Viewing Behavior Supported Visual Saliency Predictor for 360 Degree Videos
PubDate: November 2021
Teams: Shanghai Jiao Tong University
Writers: Yucheng Zhu; Guangtao Zhai; Yiwei Yang; Huiyu Duan; Xiongkuo Min; Xiaokang Yang
In virtual reality (VR), correct and precise estimations of user’s visual fixations and head movements can enhance the quality of experience by allocating more computation resources for analysing and rendering on the areas of interest. However, there is insufficient research about understanding the visual exploration of users when modeling VR visual attention. To bridge the gap between the saliency prediction for traditional 2D content and omnidirectional content, we construct the visual attention dataset and propose the visual saliency prediction framework for panoramic videos. Around the instantaneous viewing behavior, we propose a traditional method to adapt 2D saliency models and design a CNN-based model to better predict visual saliency. In the proposed traditional model, mechanism of visual attention and viewing behaviors are considered in the computation of edge weights on graphs which are interpreted as Markov chains. The fraction of the visual attention that is diverted to each high-clarity vision (HCV) area is estimated through equilibrium distribution of this chain. We also propose the Graph-Based CNN model. The RGB channel and optical flow form the spatial-temporal units of HCVs, from which node feature vectors are extracted. Graph convolution is used to learn the mutual information between node feature vectors of HCVs and retain geometric information. Then feature vectors are aligned according to geometry structure of equirectangular format, and the feature decoder maps the aligned feature maps to the data distribution.
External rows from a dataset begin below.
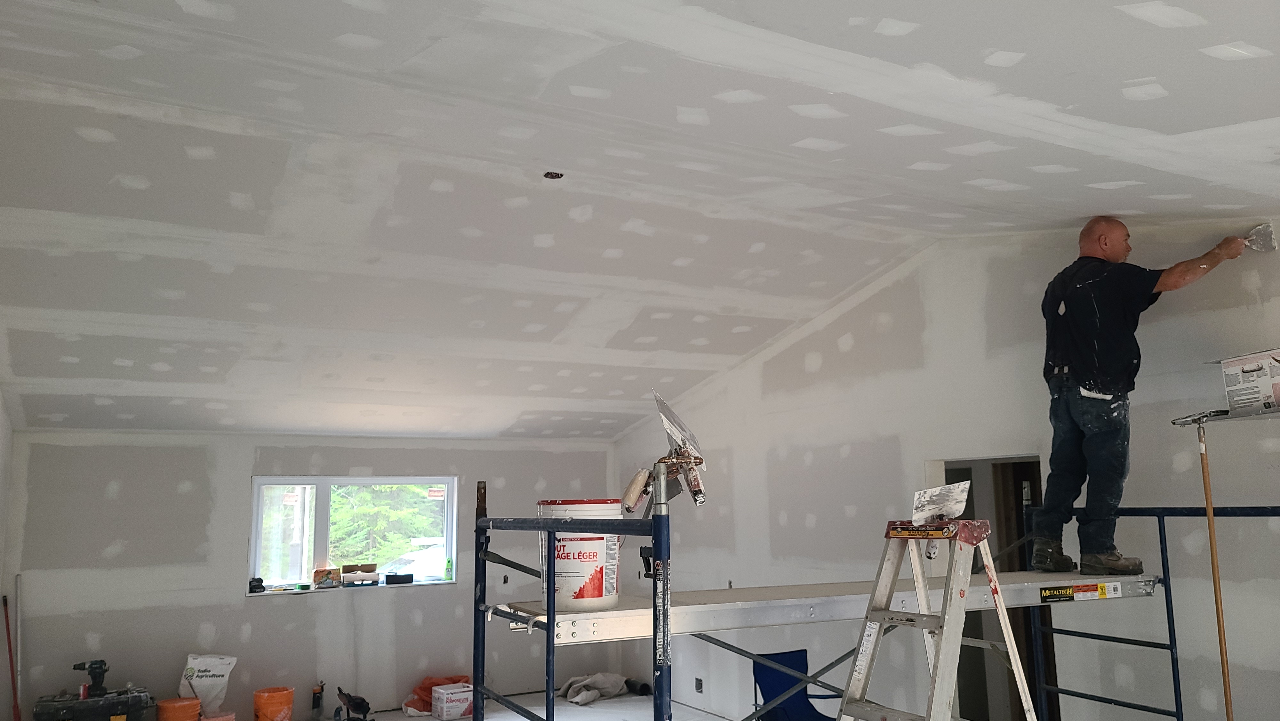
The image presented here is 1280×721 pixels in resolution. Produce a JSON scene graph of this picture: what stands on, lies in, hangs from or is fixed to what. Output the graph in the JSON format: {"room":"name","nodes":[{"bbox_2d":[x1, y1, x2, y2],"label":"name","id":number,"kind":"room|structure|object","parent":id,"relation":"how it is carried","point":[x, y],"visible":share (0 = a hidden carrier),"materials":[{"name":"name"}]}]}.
{"room":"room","nodes":[
{"label":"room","id":0,"kind":"room"},
{"bbox_2d":[0,375,14,720],"label":"left wall","id":1,"kind":"structure","parent":0,"point":[1,481],"materials":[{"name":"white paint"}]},
{"bbox_2d":[4,430,621,720],"label":"back wall","id":2,"kind":"structure","parent":0,"point":[100,492],"materials":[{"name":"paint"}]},
{"bbox_2d":[244,474,457,595],"label":"window","id":3,"kind":"structure","parent":2,"relation":"in","point":[380,481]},
{"bbox_2d":[248,576,265,592],"label":"black object","id":4,"kind":"object","parent":3,"relation":"on","point":[260,582],"visible":0.97,"materials":[{"name":"black"}]},
{"bbox_2d":[313,566,341,586],"label":"small box","id":5,"kind":"object","parent":3,"relation":"on","point":[318,572],"visible":0.99,"materials":[{"name":"cardboard"}]},
{"bbox_2d":[340,562,379,584],"label":"cardboard box","id":6,"kind":"object","parent":3,"relation":"on","point":[346,577],"visible":0.99,"materials":[{"name":"cardboard"}]},
{"bbox_2d":[384,572,413,583],"label":"black box","id":7,"kind":"object","parent":3,"relation":"on","point":[408,575],"visible":0.99,"materials":[{"name":"black plastic"}]},
{"bbox_2d":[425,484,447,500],"label":"window sticker","id":8,"kind":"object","parent":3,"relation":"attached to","point":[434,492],"visible":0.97,"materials":[{"name":"white paper"}]},
{"bbox_2d":[443,556,453,580],"label":"green bottle","id":9,"kind":"object","parent":3,"relation":"on","point":[447,568],"visible":0.99,"materials":[{"name":"green plastic"}]},
{"bbox_2d":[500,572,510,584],"label":"wall socket","id":10,"kind":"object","parent":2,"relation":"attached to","point":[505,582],"visible":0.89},
{"bbox_2d":[278,688,735,720],"label":"floor","id":11,"kind":"structure","parent":0,"point":[417,719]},
{"bbox_2d":[2,593,21,720],"label":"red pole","id":12,"kind":"object","parent":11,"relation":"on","point":[10,660],"visible":0.92,"materials":[{"name":"red"}]},
{"bbox_2d":[13,573,24,720],"label":"metal pole","id":13,"kind":"object","parent":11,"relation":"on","point":[19,637],"visible":0.85,"materials":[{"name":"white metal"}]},
{"bbox_2d":[31,686,152,720],"label":"toolbox","id":14,"kind":"object","parent":11,"relation":"on","point":[123,712],"visible":0.96,"materials":[{"name":"black plastic"}]},
{"bbox_2d":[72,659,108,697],"label":"power drill","id":15,"kind":"object","parent":14,"relation":"on","point":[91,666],"visible":0.98,"materials":[{"name":"black plastic"}]},
{"bbox_2d":[155,695,201,720],"label":"orange bucket","id":16,"kind":"object","parent":11,"relation":"on","point":[195,701],"visible":0.99,"materials":[{"name":"orange plastic"}]},
{"bbox_2d":[177,652,236,713],"label":"white sack","id":17,"kind":"object","parent":11,"relation":"on","point":[216,678],"visible":0.92,"materials":[{"name":"white"}]},
{"bbox_2d":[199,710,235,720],"label":"orange bucket","id":18,"kind":"object","parent":11,"relation":"on","point":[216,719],"visible":0.92,"materials":[{"name":"orange plastic"}]},
{"bbox_2d":[252,686,294,720],"label":"orange bucket","id":19,"kind":"object","parent":11,"relation":"on","point":[285,696],"visible":0.99,"materials":[{"name":"orange plastic"}]},
{"bbox_2d":[309,681,325,720],"label":"power tool","id":20,"kind":"object","parent":11,"relation":"on","point":[318,699],"visible":0.99,"materials":[{"name":"black"}]},
{"bbox_2d":[335,686,371,720],"label":"power tool","id":21,"kind":"object","parent":11,"relation":"on","point":[362,705],"visible":0.99,"materials":[{"name":"black"}]},
{"bbox_2d":[402,674,471,717],"label":"box and bag","id":22,"kind":"object","parent":11,"relation":"on","point":[420,699],"visible":0.44,"materials":[{"name":"orange plastic"}]},
{"bbox_2d":[430,681,473,718],"label":"white box","id":23,"kind":"object","parent":11,"relation":"on","point":[457,694],"visible":0.97,"materials":[{"name":"white cardboard"}]},
{"bbox_2d":[560,672,628,704],"label":"cloth","id":24,"kind":"object","parent":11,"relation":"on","point":[603,676],"visible":0.79,"materials":[{"name":"fabric"}]},
{"bbox_2d":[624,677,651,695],"label":"black pipe","id":25,"kind":"object","parent":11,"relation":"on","point":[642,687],"visible":0.81,"materials":[{"name":"black"}]},
{"bbox_2d":[753,647,841,720],"label":"blue chair","id":26,"kind":"object","parent":11,"relation":"on","point":[781,689],"visible":0.64,"materials":[{"name":"blue fabric"}]},
{"bbox_2d":[471,472,1272,720],"label":"scaffold","id":27,"kind":"object","parent":11,"relation":"on","point":[547,708],"visible":0.85,"materials":[{"name":"blue metal"}]},
{"bbox_2d":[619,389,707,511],"label":"drywall tools","id":28,"kind":"object","parent":27,"relation":"attached to","point":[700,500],"visible":0.96,"materials":[{"name":"metal"}]},
{"bbox_2d":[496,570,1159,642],"label":"scaffold platform","id":29,"kind":"object","parent":27,"relation":"on","point":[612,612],"visible":0.67,"materials":[{"name":"metal"}]},
{"bbox_2d":[536,496,621,610],"label":"bucket","id":30,"kind":"object","parent":29,"relation":"on","point":[586,550],"visible":0.77,"materials":[{"name":"white plastic"}]},
{"bbox_2d":[1036,580,1139,601],"label":"label","id":31,"kind":"object","parent":27,"relation":"attached to","point":[1102,588],"visible":0.96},
{"bbox_2d":[1032,219,1253,576],"label":"man","id":32,"kind":"object","parent":27,"relation":"on","point":[1082,371],"visible":0.98},
{"bbox_2d":[1243,222,1276,252],"label":"putty knife","id":33,"kind":"object","parent":32,"relation":"in","point":[1258,245],"visible":0.9,"materials":[{"name":"grey metal"}]},
{"bbox_2d":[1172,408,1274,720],"label":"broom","id":34,"kind":"object","parent":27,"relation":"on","point":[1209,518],"visible":0.99,"materials":[{"name":"brown wood"}]},
{"bbox_2d":[1216,347,1279,415],"label":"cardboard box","id":35,"kind":"object","parent":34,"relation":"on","point":[1230,387],"visible":0.99,"materials":[{"name":"white cardboard"}]},
{"bbox_2d":[835,515,1039,720],"label":"stepladder","id":36,"kind":"object","parent":11,"relation":"on","point":[938,666],"visible":0.99,"materials":[{"name":"metal"}]},
{"bbox_2d":[910,479,970,523],"label":"drywall knife","id":37,"kind":"object","parent":36,"relation":"on","point":[929,513],"visible":0.97,"materials":[{"name":"silver metal"}]},
{"bbox_2d":[0,0,1279,444],"label":"ceiling","id":38,"kind":"structure","parent":0,"point":[1260,115],"materials":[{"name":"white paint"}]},
{"bbox_2d":[542,170,563,178],"label":"ceiling electrical box","id":39,"kind":"object","parent":38,"relation":"in","point":[547,174],"visible":0.94,"materials":[{"name":"black"}]},
{"bbox_2d":[611,218,1279,720],"label":"right wall","id":40,"kind":"structure","parent":0,"point":[857,344],"materials":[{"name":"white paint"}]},
{"bbox_2d":[694,676,703,692],"label":"wall socket","id":41,"kind":"object","parent":40,"relation":"attached to","point":[697,680],"visible":0.98,"materials":[{"name":"black"}]},
{"bbox_2d":[930,453,1049,720],"label":"doorway","id":42,"kind":"object","parent":40,"relation":"in","point":[948,465],"visible":0.39,"materials":[{"name":"brown wood"}]},
{"label":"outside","id":43,"kind":"structure","parent":0,"visible":0},
{"label":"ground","id":44,"kind":"structure","parent":43,"visible":0},
{"bbox_2d":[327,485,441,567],"label":"tree","id":45,"kind":"object","parent":44,"relation":"on","point":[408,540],"visible":0.21,"materials":[{"name":"green plant"}]},
{"bbox_2d":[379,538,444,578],"label":"car","id":46,"kind":"object","parent":44,"relation":"on","point":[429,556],"visible":0.34,"materials":[{"name":"white metal"}]}
]}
We also construct the dynamic omnidirectional monocular (DOM) saliency dataset with 64 diverse videos evaluated by 28 people. The subjective results show that the instantaneous viewing behavior is important in the VR experience. Extensive experiments are conducted on the dataset and the results demonstrate the effectiveness of the proposed framework. The dataset will be released to facilitate the future studies related to visual saliency prediction for 360-degree contents.